GBGA unlikely to mount separate PoC tax challenge
Industry body plays down talk of legal action over 15% gross profits tax rate

The Gibraltar Betting and Gaming Association (GBGA) says it remains “entirely focused” on its judicial review of Great Britain’s new licensing framework amid reports the industry body is preparing a fresh legal challenge to its associated Point of Consumption (PoC) tax regime.
Last month London’s Royal Courts of Justice heard the GBGA’s case against the government’s new regulatory regime, which has so far seen the implementation of the framework delayed until 1 November in order to give the judge sufficient time to reach a final decision on the legality of the policy.

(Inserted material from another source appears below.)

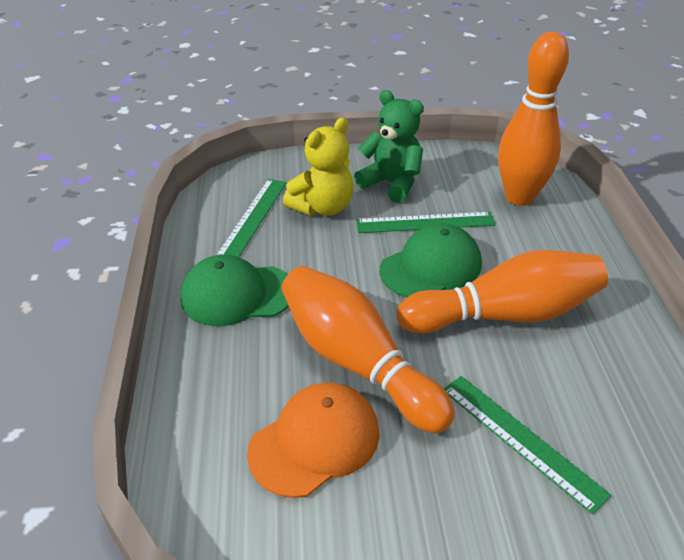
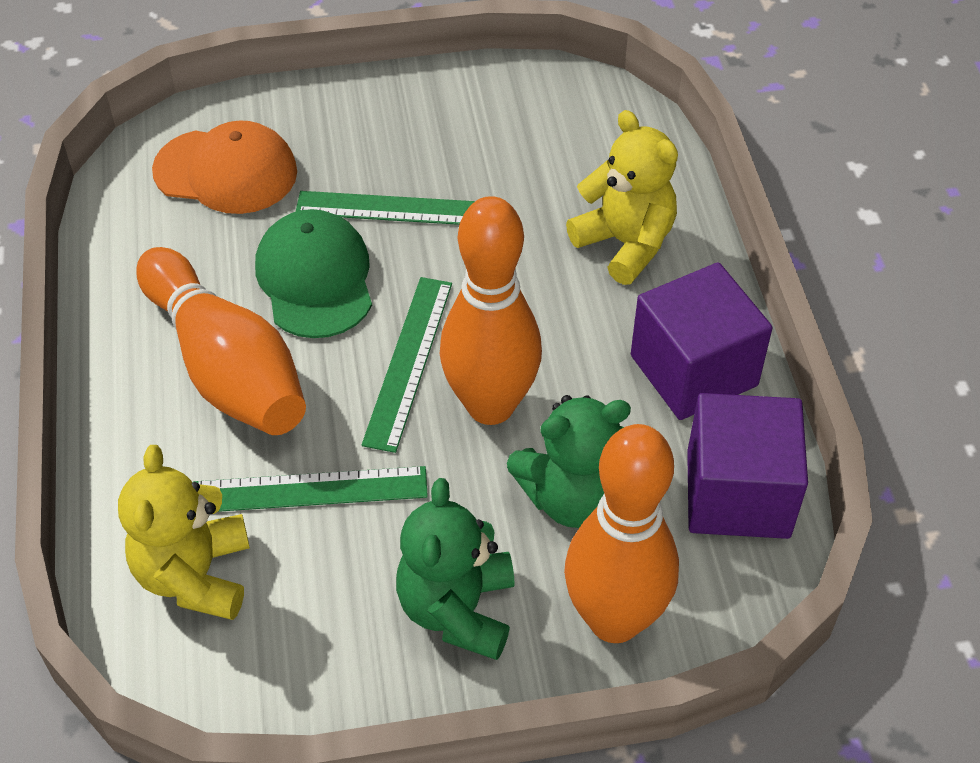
green cap: 2 -> 1
green teddy bear: 1 -> 2
purple cube: 0 -> 2
yellow teddy bear: 1 -> 2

And it has since emerged that ahead of the court case the GBGA had sent a letter before action (LBA) to the UK Treasury in relation to its planned introduction of a 15% PoC tax from 1 December, raising the prospect of an additional legal challenge.
However, eGR understands the chances of separate legal action against the tax are remote.
According to sources, the LBA was sent as part of a GBGA strategy to increase the chances of the licensing regime being be delayed while a final judgment was pending – a tactic said to be regularly used in cases of litigation.
Although the GBGA declined to comment specifically on the LBA, a spokesperson for the association said it remained “entirely focused on the judicial review that has already been heard”.
“We await the decision as to whether the licensing regime is judged to be legal under European law or illegal due to the adverse impact it will have on consumer protection in Great Britain,” the spokesperson added.
Should Lord Justice Green rule in favour of the GBGA, a shadow would be cast over the government’s ability to levy the tax from December.
In a recent guidance note, the HMRC said operators not yet registered to pay gambling tax in the UK but held a Gambling Commission licence, or were required to do so under the new licensing regime, must register through its online system.
However the HMRC recognised some businesses applying for the tax may not hold a British licence.
Failure to register or pay the tax could result in fines or the revocation of licences but, with no accompanying licensing regime, the government could find it difficult to implement such enforcement measures under its current guise.
The government has, however, kept the two pieces of legislation entirely separate with the tests of “British consumer” for licensing purposes and “usually lives in the UK” for taxation also distinct from one another.
The tax, which would see offshore operators hit with a levy on profits derived from customers that reside in the UK, is expected to contribute around £300m per year in tax receipts and bring overseas operators in line with their British-based rivals.